-- List of tasks --
1: Answer these questions using the quantum computing article:
(a) How wide were the doughnut shapes the neutron beams were formed into?
(b) What position does Norbert Lütkenhaus hold?
(c) What drawback of ion-trapped qubits does the article mention?
2: Translate this sentence from the quantum computing article into Spanish: "Each of these approaches comes with its own set of advantages and problems."
3: Pick up the quantum computing article from where it stops and carry it forward.

Provided passage Start Marker

The University of Waterloo last month announced the creation of a minuscule device – so tiny it can fit more than a million times over on a grain of sugar – that twisted and expanded neutron beams into 10-centimetre-wide doughnut shapes.

While most people are unlikely to care about the experimental manipulation of subatomic particles, for those immersed in quantum science the novel device was another step toward one of the ultimate goals in the field: to build a full-fledged, all-purpose quantum computer.

These machines would have abilities superior to the world’s best supercomputers, and they would be able to solve problems that are currently unsolvable. The global race to build one has been less of a sprint and more of a series of small but significant steps, combined with a few leaps.

“It’s still a long way before we have a full-functioning, full-scale computer,” says Norbert Lütkenhaus, executive director at the University of Waterloo’s Institute for Quantum Computing (IQC). “In Canada and around the world we have an emerging quantum industry full of companies that are exploring the challenges and solutions in quantum computing.”

The potential solutions are highly complex. Building the machine does not follow a standard set of instructions. Over the years researchers in different countries – including Canada, the United States, Germany, Australia, Japan and China – have been looking at various quantum computing platforms based on either trapped atoms, trapped ions, superconducting circuits or nanoscale spintronics.

Each of these approaches comes with its own set of advantages and problems.

Superconducting systems, for example, are good at mass-producing quantum bits – also called qubits, the quantum equivalent of the classical computer bit – but they must be kept at extremely low core temperatures, Mr. Lütkenhaus says. By comparison, ion-trapped qubits are highly stable and they need less cryogenics but they are harder to scale.

Provided passage End Marker
Information shown Start Marker

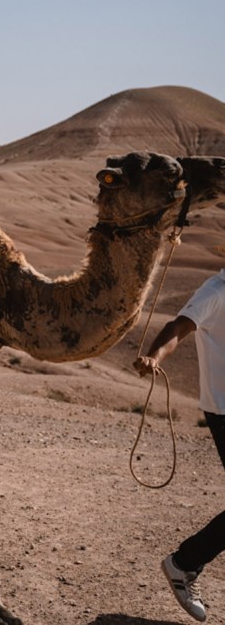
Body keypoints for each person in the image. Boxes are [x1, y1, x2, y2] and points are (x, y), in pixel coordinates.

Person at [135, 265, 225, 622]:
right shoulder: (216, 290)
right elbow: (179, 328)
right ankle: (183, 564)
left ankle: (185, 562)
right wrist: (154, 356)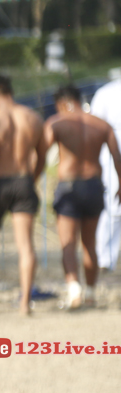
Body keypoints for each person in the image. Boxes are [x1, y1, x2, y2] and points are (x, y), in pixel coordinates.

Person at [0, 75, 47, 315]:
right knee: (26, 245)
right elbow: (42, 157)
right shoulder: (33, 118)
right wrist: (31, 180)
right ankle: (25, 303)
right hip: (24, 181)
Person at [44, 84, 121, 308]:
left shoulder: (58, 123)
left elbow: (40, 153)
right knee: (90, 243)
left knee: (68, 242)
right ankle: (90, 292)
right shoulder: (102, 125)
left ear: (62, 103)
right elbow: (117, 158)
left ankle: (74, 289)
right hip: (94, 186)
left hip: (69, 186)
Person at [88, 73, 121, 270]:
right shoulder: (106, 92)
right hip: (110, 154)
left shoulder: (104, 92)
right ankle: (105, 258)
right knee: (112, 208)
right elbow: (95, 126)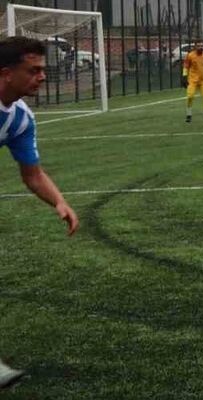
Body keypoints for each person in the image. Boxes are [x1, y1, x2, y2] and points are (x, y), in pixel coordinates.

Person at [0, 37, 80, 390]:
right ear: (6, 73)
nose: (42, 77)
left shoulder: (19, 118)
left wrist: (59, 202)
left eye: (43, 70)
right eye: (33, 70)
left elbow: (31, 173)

Information shown End Marker
Information shown Start Marker

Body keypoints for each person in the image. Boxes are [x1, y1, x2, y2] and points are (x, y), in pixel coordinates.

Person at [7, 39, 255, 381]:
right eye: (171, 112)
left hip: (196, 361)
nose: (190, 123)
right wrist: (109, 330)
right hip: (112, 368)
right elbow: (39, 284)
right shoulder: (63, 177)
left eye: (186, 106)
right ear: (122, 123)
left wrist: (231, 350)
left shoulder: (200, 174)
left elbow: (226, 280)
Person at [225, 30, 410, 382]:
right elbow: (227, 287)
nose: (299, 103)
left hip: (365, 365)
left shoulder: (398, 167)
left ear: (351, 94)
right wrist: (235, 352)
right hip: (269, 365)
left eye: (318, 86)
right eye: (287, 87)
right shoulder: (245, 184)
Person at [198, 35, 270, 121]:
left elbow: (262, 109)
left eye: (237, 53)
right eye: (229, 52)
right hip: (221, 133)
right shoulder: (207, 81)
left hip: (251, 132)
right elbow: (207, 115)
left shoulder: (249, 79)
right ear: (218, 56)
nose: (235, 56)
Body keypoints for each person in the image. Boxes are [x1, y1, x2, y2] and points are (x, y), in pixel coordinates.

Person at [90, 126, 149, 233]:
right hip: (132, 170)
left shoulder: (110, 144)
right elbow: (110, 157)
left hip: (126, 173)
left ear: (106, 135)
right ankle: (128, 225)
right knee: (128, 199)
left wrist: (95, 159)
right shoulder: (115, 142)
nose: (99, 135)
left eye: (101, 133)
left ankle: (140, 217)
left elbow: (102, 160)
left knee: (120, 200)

Information shown End Marker
Information shown Start Marker

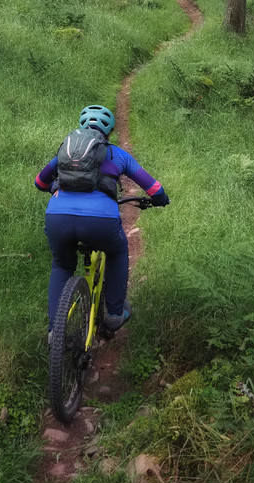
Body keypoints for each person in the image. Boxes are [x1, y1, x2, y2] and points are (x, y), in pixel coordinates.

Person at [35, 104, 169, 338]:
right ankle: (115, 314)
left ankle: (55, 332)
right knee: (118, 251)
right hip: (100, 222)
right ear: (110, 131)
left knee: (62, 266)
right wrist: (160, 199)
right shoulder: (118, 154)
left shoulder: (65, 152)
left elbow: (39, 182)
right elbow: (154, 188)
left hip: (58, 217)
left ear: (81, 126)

Information shown End Marker

-- Responses by item number --
1:
(a) 10 centimeters wide.
(b) Executive director at the University of Waterloo's Institute for Quantum Computing (IQC).
(c) They are harder to scale.

2: Cada uno de estos enfoques tiene su propio conjunto de ventajas y problemas.

3:
Regardless of the type of platform they’re based on, qubits are fragile and vulnerable to disturbances or “noise” from electromagnetic fields or material defects in the hardware. Quantum systems are also prone to errors – the result, in some cases, of qubits getting entangled when they’re not meant to be, and “talking over” each other.

While various teams of scientists continue to work through the hardware-related challenges of quantum computing, other groups have been working on algorithms that can correct errors and discern the character of system noise.

“You need to know what is really going wrong with your quantum computer and then you’ll have a better idea of how to design the most optimal algorithm,” says Tony Cubitt, a physicist and co-founder of Phasecraft, a British company that has been developing algorithms to analyze the noise in quantum hardware. “If we can figure out the character of the noise, then we can figure out the best algorithms that will work with the noise.”

Despite the hurdles, a number of companies have taken a figurative quantum leap and built small-scale machines. IBM counts 20 superconductor-based quantum systems to date and it recently released its latest model, called Osprey. At 433 qubits, it’s the world’s biggest quantum computer.

Google has one, called Sycamore, which houses a comparatively modest 53 superconducting qubits but, in 2019, it demonstrated “quantum supremacy” by performing a 200-second calculation of a problem the company said would have taken a classical supercomputer more than 10,000 years to solve.

Other companies, including Microsoft, Hewlett-Packard, Fujitsu and Honeywell are either working on research to advance their goal of building a commercially available quantum computer or they have announced plans to launch over the coming months.

In Canada, Burnaby, B.C.-based D-Wave Systems Inc. is in its fifth generation of systems that use a process called quantum annealing to solve optimization problems. Accessible through the cloud, D-Wave’s Advantage quantum computer boasts more than 5,000 qubits, it is highly specialized, and it is used by companies such as BASF, ArcellorMittal and Caixabank to optimize processes in such areas as manufacturing and investment portfolio risk management.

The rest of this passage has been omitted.